Hormuz remains the key geopolitical pressure point for energy markets
Global markets have spent the latest trading sessions focused once again on the geopolitical escalation in the Middle East. At the centre of the concern is Iran and the still fragile situation around the Strait of Hormuz, the passage through which roughly a fifth of the world's oil trade moves.
Although diplomatic efforts have continued, shipping conditions remain restricted and repeated incidents have kept investors alert to the risk of a broader disruption. That is why oil traders are still treating even a limited deterioration in the security backdrop as a meaningful supply shock.
Brent is staying elevated because even small disruptions matter
The most immediate market response has come through the energy complex.
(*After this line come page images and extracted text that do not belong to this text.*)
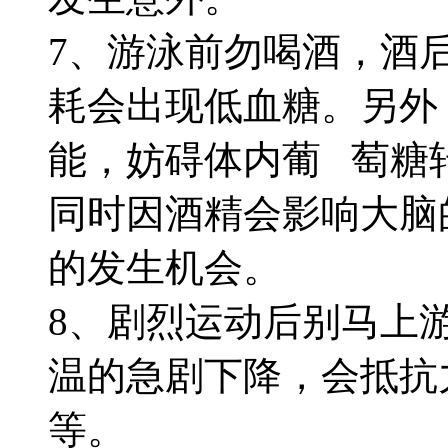
7、游泳前勿喝酒，酒
耗会出现低血糖。另外
能，妨碍体内葡 萄糖
同时因酒精会影响大脑
的发生机会。
8、剧烈运动后别马上
温的急剧下降，会抵抗
等。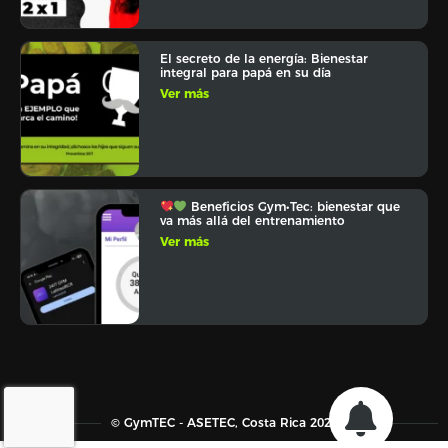
El secreto de la energía: Bienestar
integral para papá en su día
Ver más
Beneficios Gym•Tec: bienestar que
va más allá del entrenamiento
Ver más
© GymTEC - ASETEC, Costa Rica 2026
Brent crude has remained at a high level and has continued to swing sharply as investors try to price the risk of further supply disruption from the region.
The German source notes that Brent traded at times well above $110 per barrel, reflecting the view that even relatively small interruptions to tanker traffic could have outsized consequences for global energy supply and for inflation expectations more broadly.
The DAX is more exposed than Wall Street to an oil-price shock
European equities, and Germany in particular, are feeling the pressure more acutely. Energy-sensitive sectors such as chemicals, industrials and autos remain especially vulnerable because higher oil and gas prices feed directly into operating costs and weaken the regional growth outlook.